Dataset content:

══════════════════════════════

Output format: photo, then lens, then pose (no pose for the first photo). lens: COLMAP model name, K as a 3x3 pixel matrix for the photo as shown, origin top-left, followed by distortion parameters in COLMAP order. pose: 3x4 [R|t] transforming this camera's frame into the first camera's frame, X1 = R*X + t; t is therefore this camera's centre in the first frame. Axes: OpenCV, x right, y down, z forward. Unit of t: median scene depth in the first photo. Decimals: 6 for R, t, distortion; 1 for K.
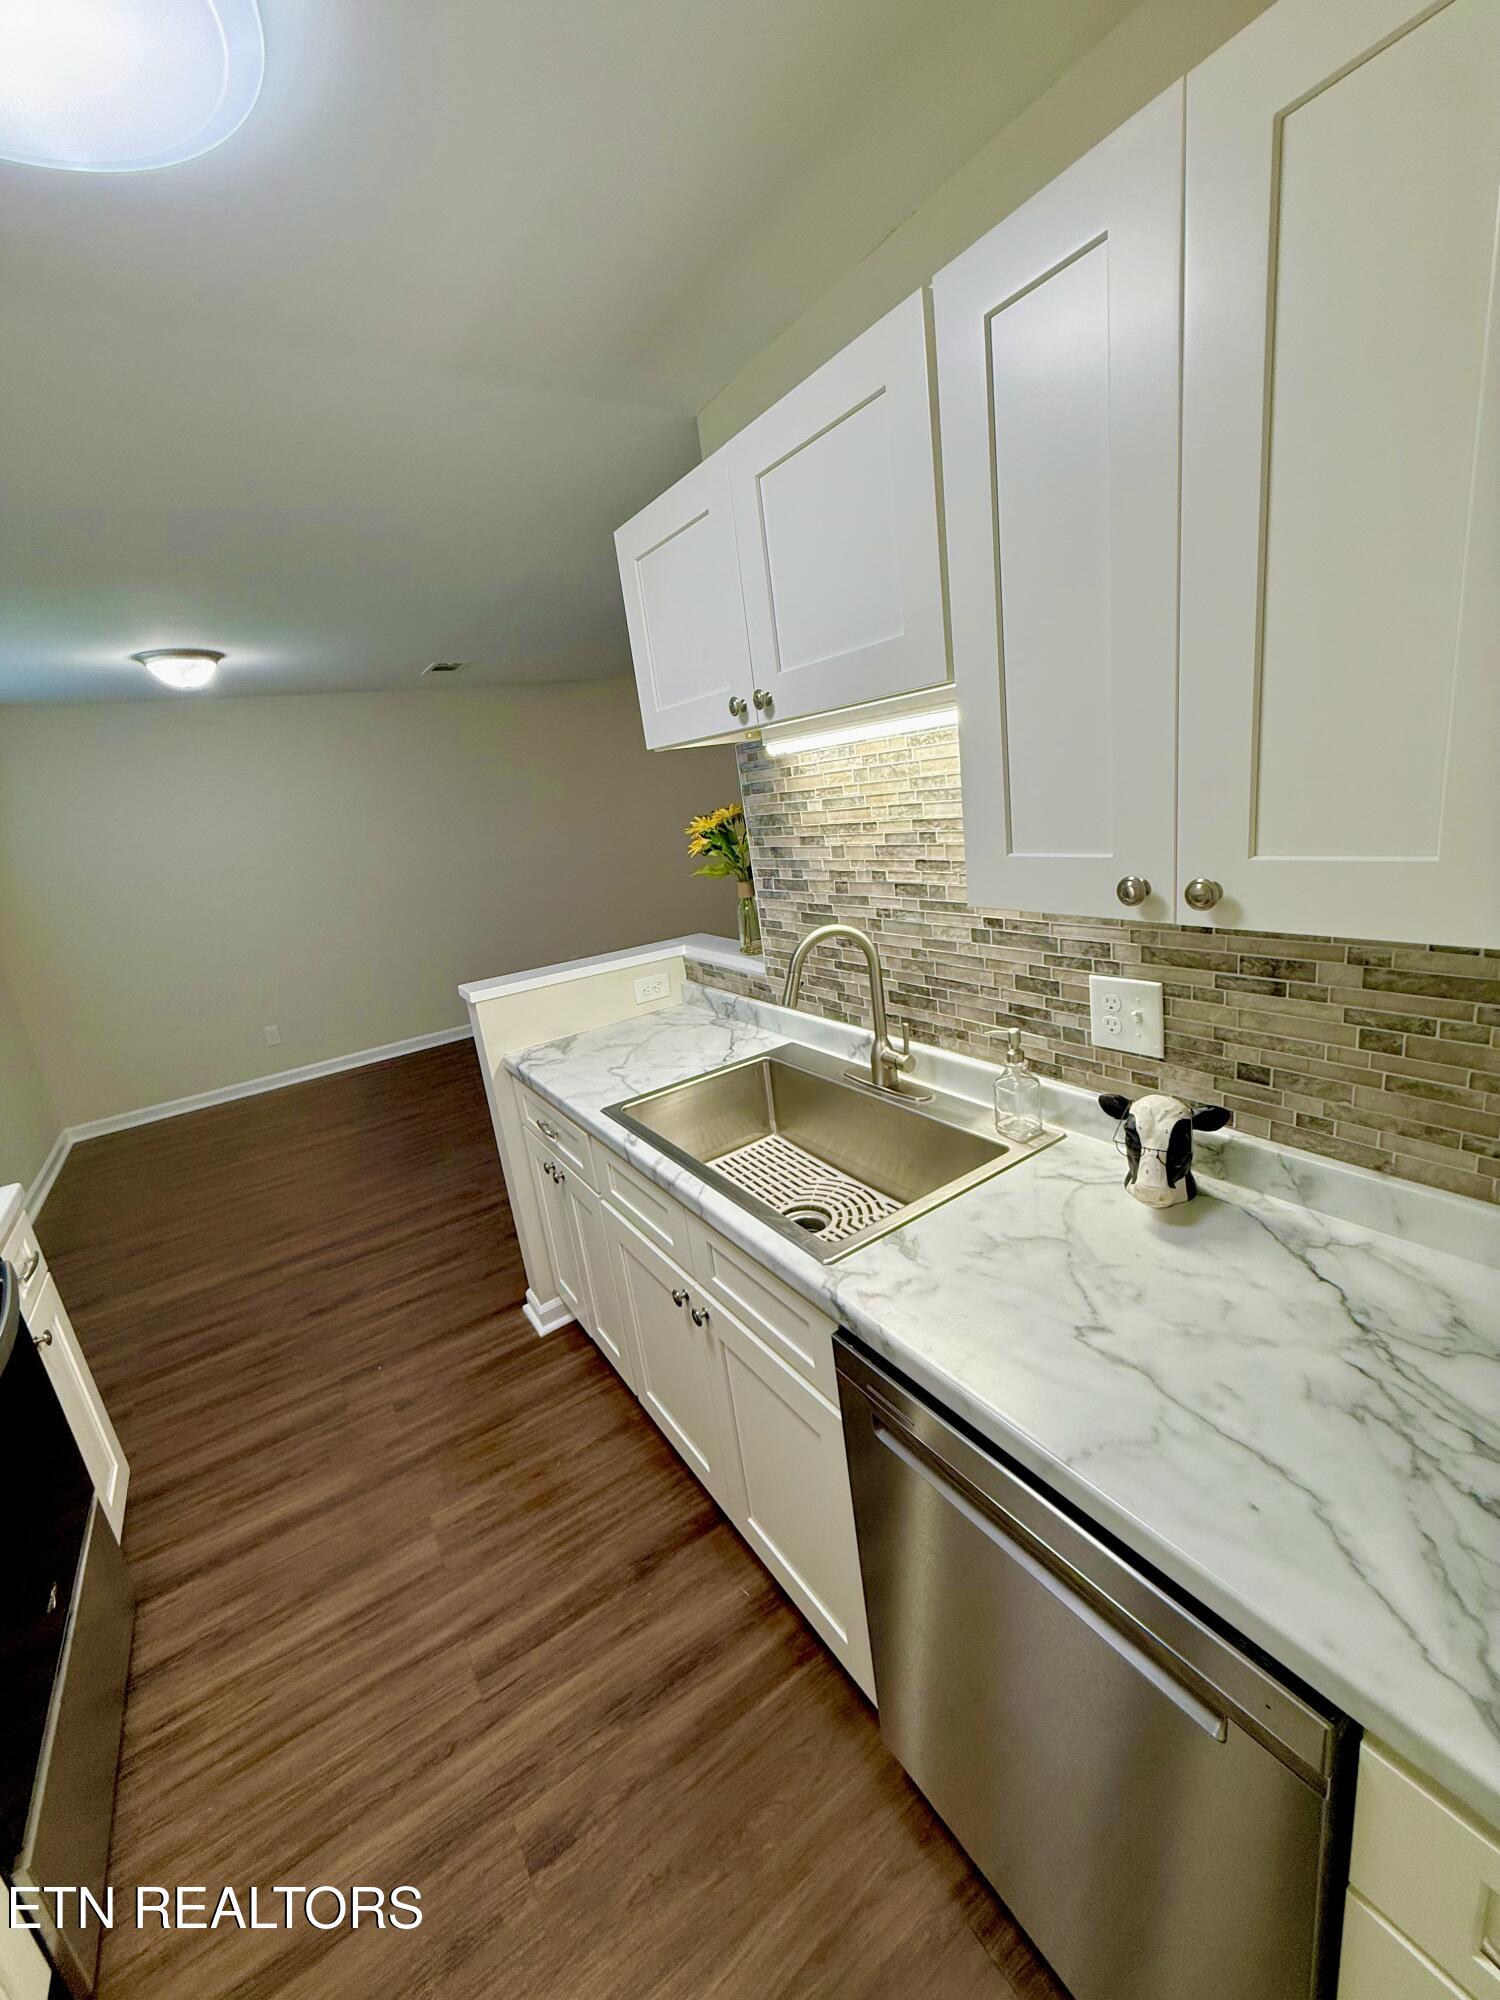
lens RADIAL K [[794.1, 0, 751.4], [0, 794.1, 993.4], [0, 0, 1]] dist [0.001143, -0.000794]
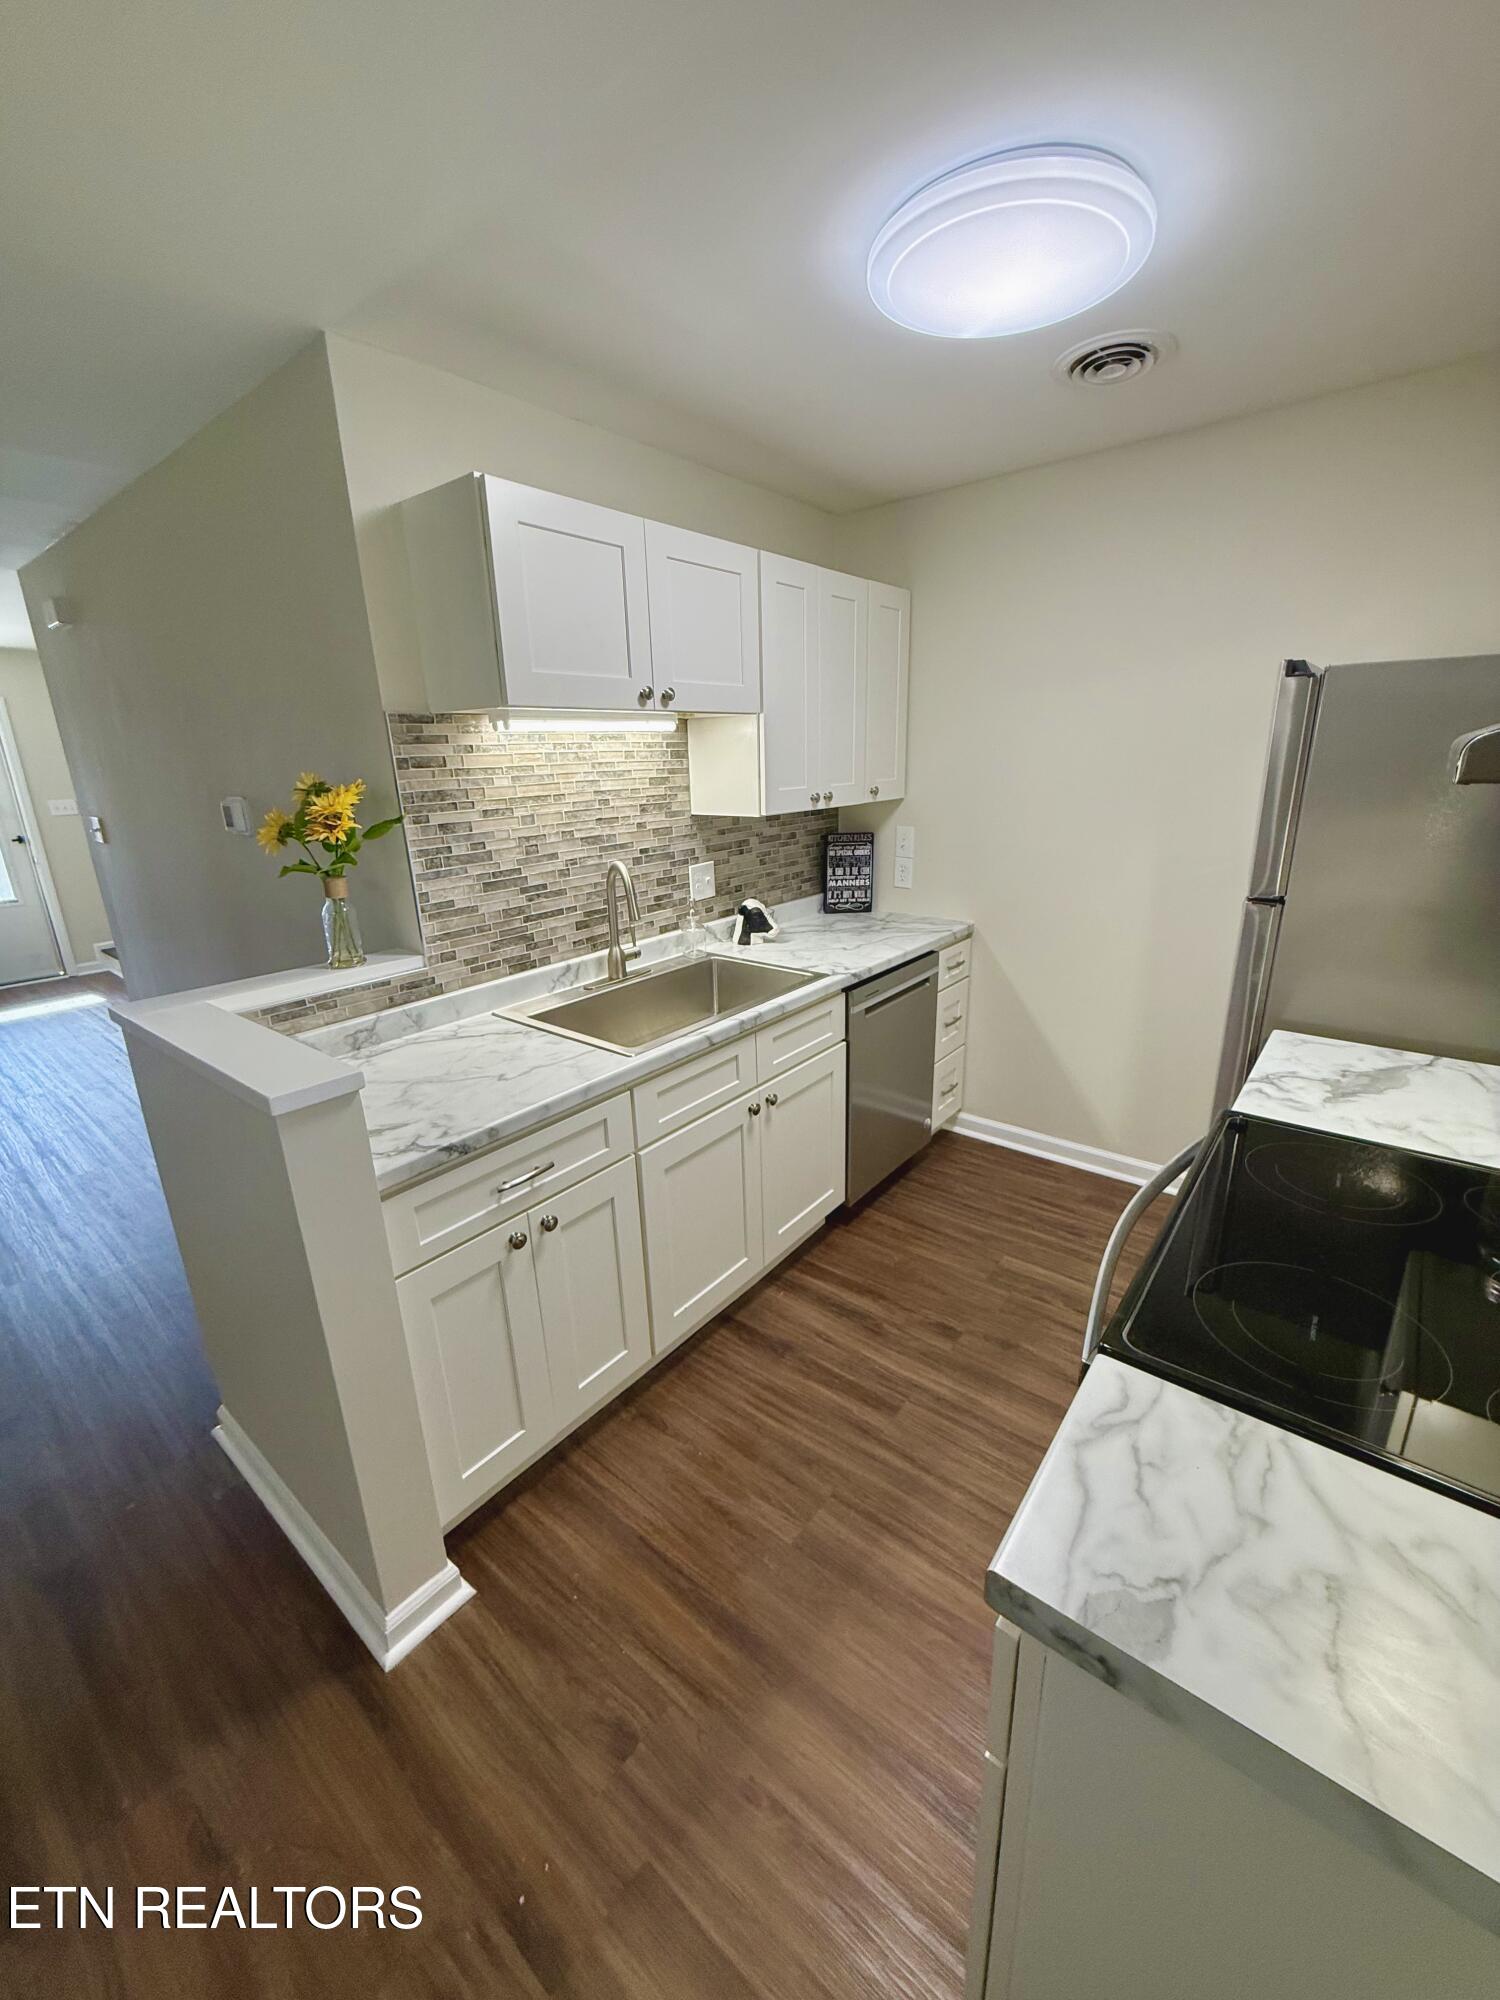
lens RADIAL K [[794.1, 0, 750.5], [0, 794.1, 993.2], [0, 0, 1]] dist [0.001143, -0.000794]
pose [[-0.294862, -0.147949, 0.944017, -1.265272], [0.309015, 0.920089, 0.240719, -0.131625], [-0.904194, 0.362695, -0.225580, 1.148131]]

══════════════════════════════

Task to complete: The listing must be returned in full and exactly, apart from its pictures.

Reply to the task:
Output format: photo, then lens, then pose (no pose for the first photo). lens: COLMAP model name, K as a 3x3 pixel matrix for the photo as shown, origin top-left, followed by distortion parameters in COLMAP order. pose: 3x4 [R|t] transforming this camera's frame into the first camera's frame, X1 = R*X + t; t is therefore this camera's centre in the first frame. Axes: OpenCV, x right, y down, z forward. Unit of t: median scene depth in the first photo. Decimals: 6 for R, t, distortion; 1 for K.
lens RADIAL K [[794.1, 0, 751.4], [0, 794.1, 993.4], [0, 0, 1]] dist [0.001143, -0.000794]
lens RADIAL K [[794.1, 0, 750.5], [0, 794.1, 993.2], [0, 0, 1]] dist [0.001143, -0.000794]
pose [[-0.294862, -0.147949, 0.944017, -1.265272], [0.309015, 0.920089, 0.240719, -0.131625], [-0.904194, 0.362695, -0.225580, 1.148131]]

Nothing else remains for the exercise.